Case Law
Subject : Tax Law - Goods and Services Tax (GST)
Srinagar: The High Court of Jammu and Kashmir and Ladakh, in a significant ruling, has held that the cross-Line of Control (LoC) barter trade is an "intra-state supply" and therefore taxable under the Goods and Services Tax (GST) regime. A division bench of Justice Sanjeev Kumar and Justice Sanjay Parihar dismissed a batch of writ petitions filed by traders challenging show cause notices issued by the CGST authorities for non-payment of tax on such trade.
The court found the notices to be within jurisdiction and directed the petitioners to avail the statutory remedies available under the CGST Act, 2017.

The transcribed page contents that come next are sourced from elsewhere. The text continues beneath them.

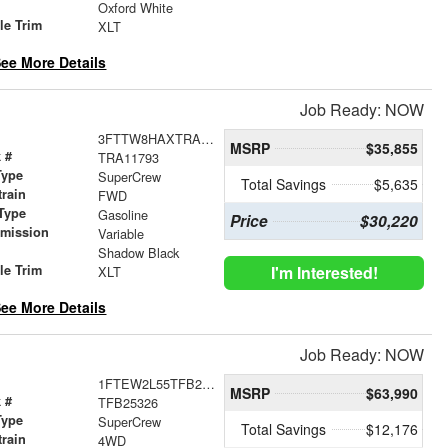
r
Oxford White
le Trim
XLT
ee More Details
Job Ready: NOW
3FTTW8HAXTRA11793
MSRP
$35,855
 #
TRA11793
Type
SuperCrew
Total Savings
$5,635
train
FWD
Type
Gasoline
Price
$30,220
smission
Variable
r
Shadow Black
le Trim
I'm Interested!
XLT
ee More Details
Job Ready: NOW
1FTEW2L55TFB25326
MSRP
$63,990
 #
TFB25326
Type
SuperCrew
Total Savings
$12,176
train
4WD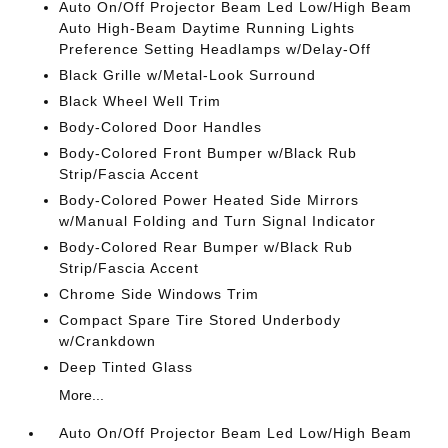
Auto On/Off Projector Beam Led Low/High Beam
Auto High-Beam Daytime Running Lights
Preference Setting Headlamps w/Delay-Off
Black Grille w/Metal-Look Surround
Black Wheel Well Trim
Body-Colored Door Handles
Body-Colored Front Bumper w/Black Rub
Strip/Fascia Accent
Body-Colored Power Heated Side Mirrors
w/Manual Folding and Turn Signal Indicator
Body-Colored Rear Bumper w/Black Rub
Strip/Fascia Accent
Chrome Side Windows Trim
Compact Spare Tire Stored Underbody
w/Crankdown
Deep Tinted Glass
More...
Auto On/Off Projector Beam Led Low/High Beam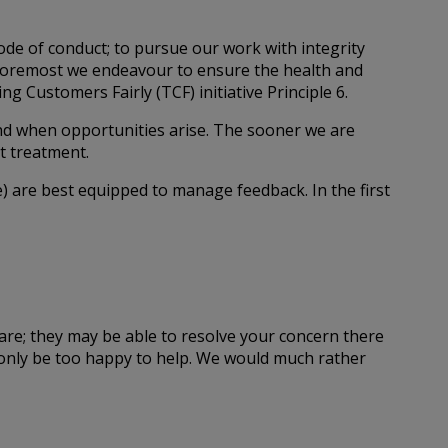
code of conduct; to pursue our work with integrity
nd foremost we endeavour to ensure the health and
g Customers Fairly (TCF) initiative Principle 6.
nd when opportunities arise. The sooner we are
t treatment.
) are best equipped to manage feedback. In the first
care; they may be able to resolve your concern there
l only be too happy to help. We would much rather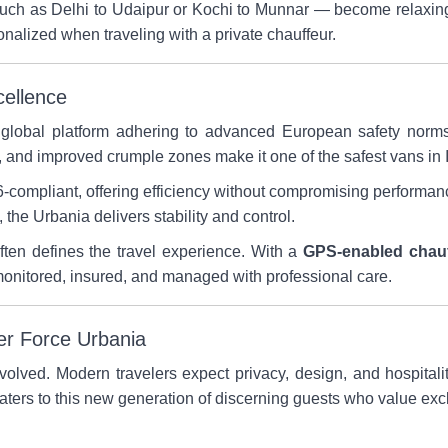
such as Delhi to Udaipur or Kochi to Munnar — become relaxin
nalized when traveling with a private chauffeur.
cellence
a global platform adhering to advanced European safety nor
and improved crumple zones make it one of the safest vans in In
-compliant, offering efficiency without compromising performa
the Urbania delivers stability and control.
 often defines the travel experience. With a
GPS-enabled chauf
 monitored, insured, and managed with professional care.
er Force Urbania
evolved. Modern travelers expect privacy, design, and hospitalit
aters to this new generation of discerning guests who value exc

The case stems from the cross-LoC trade initiated in 2008 as a Confidence Building Measure between India and Pakistan. The trade, conducted on a barter system without currency exchange, was regulated by a Standard Operating Procedure (SOP). Under the erstwhile J&K VAT Act, 2005, this trade was treated as a "zero-rated sale," exempt from tax.
However, with the implementation of the GST regime in July 2017, no specific exemption was provided for this trade. The petitioners, a group of traders including M/s New Gee Enn & Sons, continued the trade without paying GST for the financial years 2017-18 and 2018-19. Following an investigation, the Superintendent of CGST issued show cause notices under Section 74(1) of the CGST Act, alleging tax evasion through willful suppression of facts. The traders challenged these notices directly in the High Court, arguing they were issued without jurisdiction.

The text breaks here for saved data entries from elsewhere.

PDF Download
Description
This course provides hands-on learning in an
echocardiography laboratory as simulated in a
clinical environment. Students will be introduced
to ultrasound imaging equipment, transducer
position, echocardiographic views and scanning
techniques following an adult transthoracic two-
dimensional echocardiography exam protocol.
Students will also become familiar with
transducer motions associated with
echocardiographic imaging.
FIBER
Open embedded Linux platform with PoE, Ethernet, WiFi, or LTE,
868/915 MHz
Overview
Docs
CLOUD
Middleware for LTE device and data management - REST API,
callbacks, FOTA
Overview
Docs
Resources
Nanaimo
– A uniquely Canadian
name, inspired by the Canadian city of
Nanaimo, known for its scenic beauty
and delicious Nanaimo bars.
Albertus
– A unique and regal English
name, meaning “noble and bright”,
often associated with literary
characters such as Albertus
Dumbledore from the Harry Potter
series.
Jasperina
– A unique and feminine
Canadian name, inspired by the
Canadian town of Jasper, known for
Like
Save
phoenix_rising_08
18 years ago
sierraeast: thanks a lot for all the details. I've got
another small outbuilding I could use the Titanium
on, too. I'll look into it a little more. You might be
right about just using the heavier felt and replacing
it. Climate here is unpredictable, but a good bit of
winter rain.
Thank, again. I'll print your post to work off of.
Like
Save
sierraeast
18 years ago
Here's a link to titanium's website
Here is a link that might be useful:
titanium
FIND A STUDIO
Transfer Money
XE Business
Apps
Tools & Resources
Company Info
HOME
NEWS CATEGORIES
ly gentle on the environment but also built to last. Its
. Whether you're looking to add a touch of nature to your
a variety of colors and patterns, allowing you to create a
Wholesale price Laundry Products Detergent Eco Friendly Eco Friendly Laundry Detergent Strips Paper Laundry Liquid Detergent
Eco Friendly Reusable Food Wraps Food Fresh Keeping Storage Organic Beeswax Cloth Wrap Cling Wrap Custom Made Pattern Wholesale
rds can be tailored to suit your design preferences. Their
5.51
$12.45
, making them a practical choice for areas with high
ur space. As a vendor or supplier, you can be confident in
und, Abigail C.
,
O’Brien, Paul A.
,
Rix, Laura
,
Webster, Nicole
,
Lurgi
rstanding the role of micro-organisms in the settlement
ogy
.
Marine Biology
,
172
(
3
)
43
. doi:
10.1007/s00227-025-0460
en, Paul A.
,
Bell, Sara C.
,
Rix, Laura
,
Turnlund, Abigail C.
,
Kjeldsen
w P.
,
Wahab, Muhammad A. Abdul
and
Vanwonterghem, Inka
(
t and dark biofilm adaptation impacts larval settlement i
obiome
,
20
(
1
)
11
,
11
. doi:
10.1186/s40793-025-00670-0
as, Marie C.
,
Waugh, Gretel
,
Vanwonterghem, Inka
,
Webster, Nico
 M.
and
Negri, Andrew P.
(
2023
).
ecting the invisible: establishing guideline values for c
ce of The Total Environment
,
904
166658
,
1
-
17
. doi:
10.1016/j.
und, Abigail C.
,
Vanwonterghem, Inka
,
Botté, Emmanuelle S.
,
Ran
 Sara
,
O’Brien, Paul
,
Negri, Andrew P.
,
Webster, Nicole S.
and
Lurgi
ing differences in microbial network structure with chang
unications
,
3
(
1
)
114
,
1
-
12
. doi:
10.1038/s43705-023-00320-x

Petitioners' Contentions: The traders, represented by Senior Counsel Mr. Faisal Qadri, raised several key arguments: * The show cause notices were without jurisdiction as the cross-LoC trade was not an intra-state supply. * The notices were barred by the limitation period prescribed under the GST Act. * The case, at best, should fall under Section 73 (for non-fraudulent tax evasion) which has a shorter limitation period, not Section 74 (for fraud, willful misstatement, or suppression). * Issuing a single "bunched" show cause notice for two different financial years is not permissible under the law.

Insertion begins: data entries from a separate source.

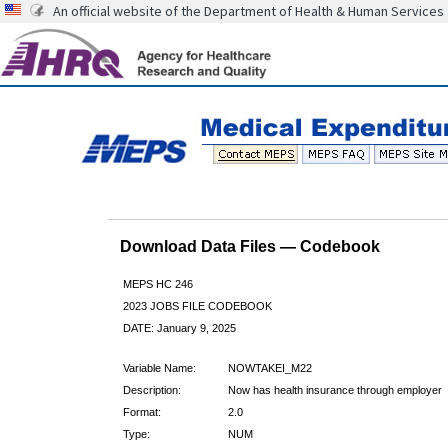
An official website of the Department of Health & Human Services
Download Data Files — Codebook
MEPS HC 246
2023 JOBS FILE CODEBOOK
DATE: January 9, 2025
Variable Name:
NOWTAKEI_M22
Description:
Now has health insurance through employer
Format:
2.0
Type:
NUM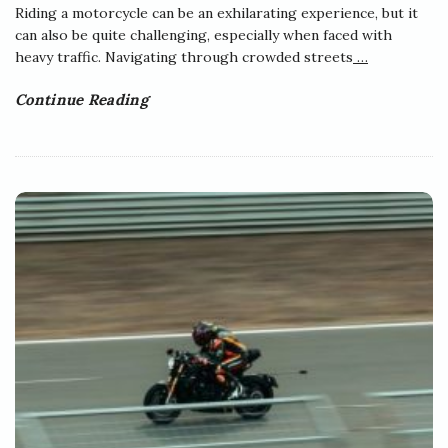
Riding a motorcycle can be an exhilarating experience, but it
can also be quite challenging, especially when faced with
heavy traffic. Navigating through crowded streets
…
Continue Reading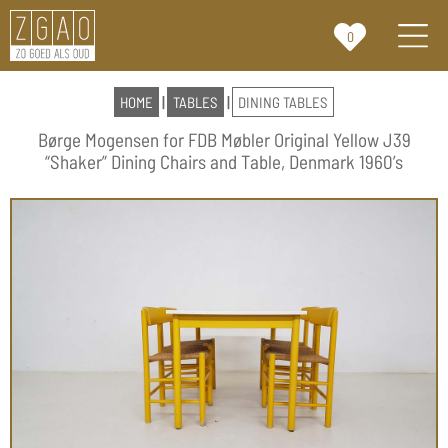
0
HOME
|
TABLES
|
DINING TABLES
Børge Mogensen for FDB Møbler Original Yellow J39
“Shaker” Dining Chairs and Table, Denmark 1960’s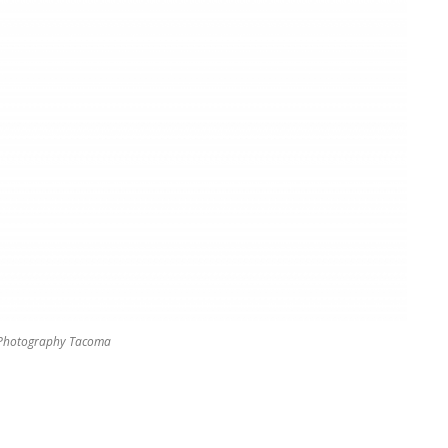
 Photography Tacoma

Respondents' Stance: Mr. Tahir Majid Shamsi, learned DSGI appearing for the Union of India, countered that: * The trade between Jammu & Kashmir and Pakistan-occupied Kashmir (PoK) is legally an intra-state supply and taxable under GST. * The petitioners deliberately suppressed their taxable supplies in their GST returns, justifying the invocation of Section 74. * The notices were issued well within the five-year limitation period applicable under Section 74. * The petitioners should exhaust the statutory remedy of appeal under Section 107 of the CGST Act before approaching the High Court.
The High Court systematically addressed the legal questions raised by the petitioners and delivered a detailed judgment.
1. Cross-LoC Trade is Intra-State Supply The court unequivocally held that the cross-LoC trade is an intra-state supply. It reasoned that under Article 1 of the Constitution, the territory of India includes the entire State of Jammu and Kashmir.
> "It is not disputed by learned counsel appearing on either side that the area of the State presently under de-facto control of Pakistan is part of territories of the State of Jammu & Kashmir. Therefore, in the instant case the location of the suppliers and the place of supply of goods were within the then State of Jammu Kashmir... and, therefore, the cross-LoC trade... was nothing but an intra-state trade."
2. Prima Facie Case of Suppression of Facts The court found that the show cause notices made a prima facie case for invoking Section 74. It noted that the petitioners were aware that no GST exemption existed, yet they failed to declare these transactions in their returns.
> "It is also coming out from the show cause notice that had the department not initiated inquiry and investigation, the evasion of GST by the petitioners by short payment of GST could not have been unearthed."
3. Notices Not Barred by Limitation The bench rejected the argument that the notices were time-barred. It calculated the five-year limitation period under Section 74(10) from the extended due dates for filing annual returns for FY 2017-18 and 2018-19, concluding that the notices issued in August 2024 were well within this timeframe.
4. Validity of Composite Show Cause Notices The court ruled that "bunching" or issuing a composite show cause notice for multiple financial years is permissible, provided it meets certain conditions.
> "We are thus of considered opinion that the composite show cause notice cannot be held invalid if there is year-wise breakup of tax, interest and penalty; the allegations are not vague; each period is within limitation and the notice is speaking and detailed one."
Having found no jurisdictional error in the show cause notices, the High Court dismissed the writ petitions, holding that the traders must resort to the remedies provided within the GST framework. The court issued the following directions: * Petitioners who have not yet replied to the show cause notices must do so within four weeks. * Petitioners against whom final demand orders have been passed have three months to file a statutory appeal under Section 107 of the CGST Act.
The court clarified that its observations on the merits of the tax demand are prima facie and the authorities must adjudicate the matter independently, though the legal questions determined in the judgment would be binding. The question of how to tax a barter trade where goods are exchanged for goods was left open for the GST authorities to determine.